— Submission to UCLA's Datafest 2020

Team: Sanjana Giduthuri, Valeria Morales

Scope: 2 weeks, May 1 - May 15

Tools Used: Tableau, Excel

Background


The Competition

UCLA's Datafest is an annual data science competition sponsored by the American Statistical Association. It brings together students from schools across Southern California to use data to answer tough questions, developing their analytical skills in the process. Typically, it occurs over two days, but because of COVID-19, it was changed to a two-week virtual program.

Instead of providing a specific scenario and relevant data, this year, Datafest centered around the broader theme of COVID-19. We were challenged to find any question related to the pandemic, and find and analyze relevant data to answer it. The vague prompt gave us creative freedom to explore an aspect of COVID-19 we were personally interested in.

Our Focus

After exploring the initial resources provided for the competition, our team came across Google's COVID-19 Community Mobility Reports, which uses Google Maps data to track changes in people's movement due to the pandemic. The reports show the percentage change in mobility rates for different categories within regions — for example, a 19% increase in visits to grocery & pharmacy stores.
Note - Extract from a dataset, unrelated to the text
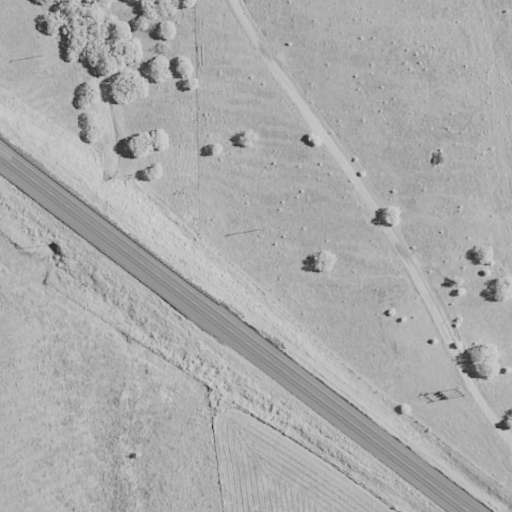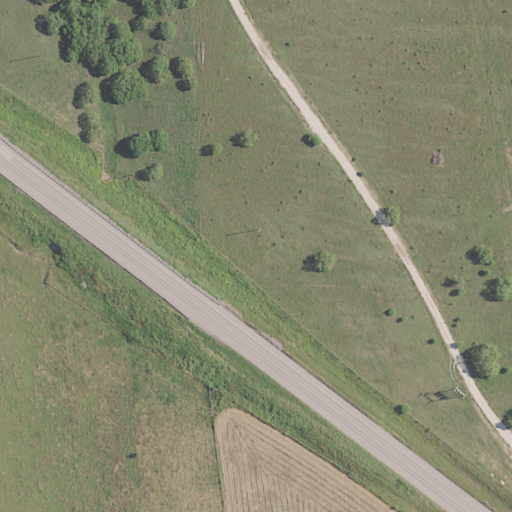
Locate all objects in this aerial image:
road: (227, 339)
We thought that these changes in mobility rates were great proxies for how well people were social distancing. Since the data for the U.S. was collected by county, we thought this granularity could lead to interesting insights if we connected them to COVID-19 rates by county. In particular, we wanted to examine if decreases in mobility rates were correlated to lower COVID-19 infection rates, which would indicate the effectiveness of social distancing.

Data Preparation


Collecting and Cleaning the Data

For the mobility data, we downloaded the United States dataset from Google's COVID-19 Mobility Reports and extracted the data for Califonia in Excel. Then, we downloaded coronavirus infection data as well as population data from USA Facts and used R to calculate the infection rate by county. We also utilized economic data from the USDA to add columns containing each county's median household income and its percentage to the state median income, which we thought could show interesting associations between socioeconomic status, COVID-19 rates, and social distancing rates. Ultimately, this was our final dataset.